Circular statistics were calculated using the CircStat toolbox. Circular non-uniformity was assessed with Rayleigh tests at p < 0.01. Effect sizes were quantified by means of Cohen’s d, the correlation coefficient rho or η² in case of repeated measures ANOVAs or Watson-Williams-tests (circular ANOVA equivalent). Circular-linear correlations were calculated according to the following formula:

$$\rho =\sqrt{\frac{r_{xs}^2+r_{xc}^2-2\ast r_{xs}\ast r_{xc}\ast r_{cs}}{1-r_{cs}^2}}$$

where r_xs, r_xc and r_cs were defined as

$$r_{xs}=\mathit{corr}\left(x,\sin \left(\mathit{alpha}\right)\right)$$

$$r_{xc}=\mathit{corr}\left(x,\cos \left(\mathit{alpha}\right)\right)$$

$$r_{cs}=\mathit{corr}(\sin \left(\mathit{alpha}\right),\cos \left(\mathit{alpha}\right))$$

with x being the linear and alpha being the circular variable. In order to control for confounding variables, we utilized partial correlations, where c was partialled out of x, sin(alpha) and cos(alpha) before computing the multiple correlation using the regression residuals. We utilized a threshold of 10% to define clusters following partial correlations, which were then again tested at a cluster alpha of 0.05 (Maris and Oostenveld, 2007). To obtain effect sizes for cluster tests, we calculated the effect size separately for all channel, frequency and/or time points and averaged across all data points in the cluster.
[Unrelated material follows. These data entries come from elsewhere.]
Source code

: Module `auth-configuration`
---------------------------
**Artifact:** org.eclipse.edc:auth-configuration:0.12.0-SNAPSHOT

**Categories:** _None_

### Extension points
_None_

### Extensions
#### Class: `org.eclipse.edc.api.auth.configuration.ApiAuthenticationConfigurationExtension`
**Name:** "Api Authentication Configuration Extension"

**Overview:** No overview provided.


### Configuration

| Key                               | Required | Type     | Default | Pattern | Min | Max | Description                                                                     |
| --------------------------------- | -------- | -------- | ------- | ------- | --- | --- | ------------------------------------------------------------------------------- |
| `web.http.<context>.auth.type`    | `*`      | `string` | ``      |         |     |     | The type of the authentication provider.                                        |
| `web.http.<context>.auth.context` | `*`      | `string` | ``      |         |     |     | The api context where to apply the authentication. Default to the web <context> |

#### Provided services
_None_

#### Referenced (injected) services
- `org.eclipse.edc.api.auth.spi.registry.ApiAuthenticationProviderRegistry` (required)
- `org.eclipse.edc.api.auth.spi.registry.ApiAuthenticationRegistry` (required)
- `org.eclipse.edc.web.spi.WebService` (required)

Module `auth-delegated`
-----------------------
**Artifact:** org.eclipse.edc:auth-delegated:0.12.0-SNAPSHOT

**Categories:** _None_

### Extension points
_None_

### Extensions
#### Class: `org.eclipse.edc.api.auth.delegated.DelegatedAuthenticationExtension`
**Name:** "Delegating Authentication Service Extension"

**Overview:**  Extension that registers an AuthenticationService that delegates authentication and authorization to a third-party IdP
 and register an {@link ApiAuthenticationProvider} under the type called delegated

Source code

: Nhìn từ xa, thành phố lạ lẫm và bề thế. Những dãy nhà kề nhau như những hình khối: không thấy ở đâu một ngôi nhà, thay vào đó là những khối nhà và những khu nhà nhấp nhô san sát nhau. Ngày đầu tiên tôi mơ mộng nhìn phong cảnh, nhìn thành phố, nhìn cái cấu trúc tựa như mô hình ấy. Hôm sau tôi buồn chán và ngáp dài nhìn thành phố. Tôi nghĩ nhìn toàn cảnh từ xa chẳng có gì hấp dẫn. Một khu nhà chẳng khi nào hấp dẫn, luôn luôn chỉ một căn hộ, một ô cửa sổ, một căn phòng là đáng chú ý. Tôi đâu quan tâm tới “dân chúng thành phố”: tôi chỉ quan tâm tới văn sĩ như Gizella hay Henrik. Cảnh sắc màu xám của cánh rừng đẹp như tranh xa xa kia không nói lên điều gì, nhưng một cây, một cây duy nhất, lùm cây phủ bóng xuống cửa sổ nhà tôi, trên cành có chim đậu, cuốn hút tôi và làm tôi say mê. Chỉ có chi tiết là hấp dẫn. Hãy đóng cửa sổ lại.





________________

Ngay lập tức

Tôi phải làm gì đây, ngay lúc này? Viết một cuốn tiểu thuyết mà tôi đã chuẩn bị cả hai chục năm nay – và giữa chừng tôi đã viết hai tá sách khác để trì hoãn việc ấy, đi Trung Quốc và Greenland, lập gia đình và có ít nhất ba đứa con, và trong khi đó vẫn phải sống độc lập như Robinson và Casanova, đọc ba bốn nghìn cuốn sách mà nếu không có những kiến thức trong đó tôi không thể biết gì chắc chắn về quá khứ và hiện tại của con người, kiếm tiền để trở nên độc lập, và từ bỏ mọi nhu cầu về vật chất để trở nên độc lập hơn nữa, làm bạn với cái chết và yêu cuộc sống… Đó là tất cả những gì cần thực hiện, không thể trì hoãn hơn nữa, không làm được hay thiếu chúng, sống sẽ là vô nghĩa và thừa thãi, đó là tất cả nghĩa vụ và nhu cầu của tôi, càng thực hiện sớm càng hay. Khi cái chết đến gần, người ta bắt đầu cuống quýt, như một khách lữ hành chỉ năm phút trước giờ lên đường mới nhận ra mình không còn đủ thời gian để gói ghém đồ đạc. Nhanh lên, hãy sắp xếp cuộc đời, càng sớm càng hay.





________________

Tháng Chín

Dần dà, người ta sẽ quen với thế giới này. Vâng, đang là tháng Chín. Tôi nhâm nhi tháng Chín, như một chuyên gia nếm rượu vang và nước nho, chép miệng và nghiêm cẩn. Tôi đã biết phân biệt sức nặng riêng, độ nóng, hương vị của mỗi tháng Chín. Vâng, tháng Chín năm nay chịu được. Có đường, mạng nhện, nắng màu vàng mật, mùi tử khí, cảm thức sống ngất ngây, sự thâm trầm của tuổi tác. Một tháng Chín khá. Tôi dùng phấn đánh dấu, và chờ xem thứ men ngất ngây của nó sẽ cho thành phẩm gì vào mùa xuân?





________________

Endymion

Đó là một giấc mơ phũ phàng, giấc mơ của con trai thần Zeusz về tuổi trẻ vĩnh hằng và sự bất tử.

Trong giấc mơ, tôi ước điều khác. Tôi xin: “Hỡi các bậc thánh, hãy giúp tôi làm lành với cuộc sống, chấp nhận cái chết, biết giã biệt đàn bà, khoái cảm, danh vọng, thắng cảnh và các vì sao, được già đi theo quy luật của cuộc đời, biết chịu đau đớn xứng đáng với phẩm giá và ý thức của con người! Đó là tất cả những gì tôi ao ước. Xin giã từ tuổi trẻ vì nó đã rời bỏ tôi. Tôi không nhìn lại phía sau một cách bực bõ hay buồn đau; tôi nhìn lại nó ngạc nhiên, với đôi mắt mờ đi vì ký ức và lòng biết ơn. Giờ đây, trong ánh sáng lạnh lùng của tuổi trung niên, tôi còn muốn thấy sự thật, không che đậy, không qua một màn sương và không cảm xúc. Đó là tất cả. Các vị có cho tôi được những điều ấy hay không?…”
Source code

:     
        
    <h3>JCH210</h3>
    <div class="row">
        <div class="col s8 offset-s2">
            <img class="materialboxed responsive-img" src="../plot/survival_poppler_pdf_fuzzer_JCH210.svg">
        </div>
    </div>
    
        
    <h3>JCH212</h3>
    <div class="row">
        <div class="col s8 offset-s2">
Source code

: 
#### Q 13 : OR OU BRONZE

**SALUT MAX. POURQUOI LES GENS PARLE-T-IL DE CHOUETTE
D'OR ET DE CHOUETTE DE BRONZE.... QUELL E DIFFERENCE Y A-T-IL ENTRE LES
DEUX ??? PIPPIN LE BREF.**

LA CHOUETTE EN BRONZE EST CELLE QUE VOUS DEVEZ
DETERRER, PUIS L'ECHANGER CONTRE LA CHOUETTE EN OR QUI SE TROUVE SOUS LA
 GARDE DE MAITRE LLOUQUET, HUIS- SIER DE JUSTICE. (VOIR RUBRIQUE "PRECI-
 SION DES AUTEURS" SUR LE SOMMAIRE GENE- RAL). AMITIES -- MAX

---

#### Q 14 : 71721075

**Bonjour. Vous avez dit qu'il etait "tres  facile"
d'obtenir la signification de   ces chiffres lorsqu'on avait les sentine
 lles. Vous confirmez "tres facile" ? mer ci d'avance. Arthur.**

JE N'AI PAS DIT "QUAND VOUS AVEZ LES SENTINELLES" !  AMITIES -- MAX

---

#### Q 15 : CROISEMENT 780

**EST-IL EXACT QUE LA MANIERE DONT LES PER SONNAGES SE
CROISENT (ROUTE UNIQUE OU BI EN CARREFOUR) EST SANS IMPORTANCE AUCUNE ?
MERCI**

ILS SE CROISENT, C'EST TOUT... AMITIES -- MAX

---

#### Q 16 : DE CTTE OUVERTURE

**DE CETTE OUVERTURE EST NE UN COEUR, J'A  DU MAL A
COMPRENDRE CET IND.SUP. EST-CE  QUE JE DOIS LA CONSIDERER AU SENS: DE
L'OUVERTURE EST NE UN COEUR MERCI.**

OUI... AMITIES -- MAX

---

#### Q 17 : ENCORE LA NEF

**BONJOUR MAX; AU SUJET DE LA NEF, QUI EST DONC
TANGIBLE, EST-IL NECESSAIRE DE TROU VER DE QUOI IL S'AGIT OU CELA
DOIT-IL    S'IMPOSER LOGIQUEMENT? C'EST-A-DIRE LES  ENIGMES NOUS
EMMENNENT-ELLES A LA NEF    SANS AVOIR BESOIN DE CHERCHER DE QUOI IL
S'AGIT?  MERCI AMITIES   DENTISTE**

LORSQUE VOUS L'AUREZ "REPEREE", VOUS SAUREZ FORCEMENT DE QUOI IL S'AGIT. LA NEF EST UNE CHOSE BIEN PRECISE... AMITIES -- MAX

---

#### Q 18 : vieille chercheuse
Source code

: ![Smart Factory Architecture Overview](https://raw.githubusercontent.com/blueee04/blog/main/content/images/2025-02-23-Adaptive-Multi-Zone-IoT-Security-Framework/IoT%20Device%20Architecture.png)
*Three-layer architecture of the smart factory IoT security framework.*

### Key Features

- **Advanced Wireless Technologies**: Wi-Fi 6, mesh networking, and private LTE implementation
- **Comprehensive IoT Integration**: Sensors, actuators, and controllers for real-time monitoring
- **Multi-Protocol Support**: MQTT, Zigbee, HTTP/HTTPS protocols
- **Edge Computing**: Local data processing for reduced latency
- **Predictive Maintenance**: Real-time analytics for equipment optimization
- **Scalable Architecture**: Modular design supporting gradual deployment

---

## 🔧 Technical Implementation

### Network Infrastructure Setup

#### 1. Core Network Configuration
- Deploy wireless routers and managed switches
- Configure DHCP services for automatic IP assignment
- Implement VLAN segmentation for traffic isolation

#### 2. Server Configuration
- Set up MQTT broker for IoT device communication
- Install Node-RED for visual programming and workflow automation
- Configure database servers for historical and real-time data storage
Repeated-measures ANOVAs were Greenhouse-Geisser corrected.

DATA AND SOFTWARE AVAILABILITY

Freely available software and algorithms used for analysis are listed in the resource table. All custom scripts and data contained in this manuscript are available upon request from the Lead Contact.

KEY RESOURCE TABLE

REAGENT or RESOURCE	SOURCE	IDENTIFIER
Software and Algorithms
MATLAB 2015a	MathWorks Inc.	RRID: SCR_001622
EEGLAB 13_4_4b	(Delorme and Makeig, 2004)	https://sccn.ucsd.edu/eeglab/index.php
FieldTrip 20161016	(Oostenveld et al., 2011)	http://www.fieldtriptoolbox.org/
CircStat 2012	(Berens, 2009)	https://philippberens.wordpress.com/code/circstats/
IRASA	(Wen and Liu, 2016)	https://purr.purdue.edu/publications/1987/1
SPM8	(Penny et al., 2011)	http://www.fil.ion.ucl.ac.uk/spm/
VBM8	(Ashburner and Friston, 2000)	http://dbm.neuro.uni-jena.de/vbm.html
DARTEL	(Mak et al., 2011)	Included in SPM
Anatomical Automatic Labeling	(Tzourio-Mazoyer et al., 2002)	included in SPM
Wake Forest University PickAtlas	(Maldjian et al., 2003)	http://fmri.wfubmc.edu/software/pickatlas
Marsbar	(Brett et al., 2002)	http://marsbar.sourceforge.net/

Highlights.

• Precise coupling of NREM slow waves and spindles dictates memory consolidation.

• Aging impairs slow wave-spindle coupling, leading to overnight forgetting.

• Age-related atrophy in mPFC predicts the failure of such coupling and thus memory.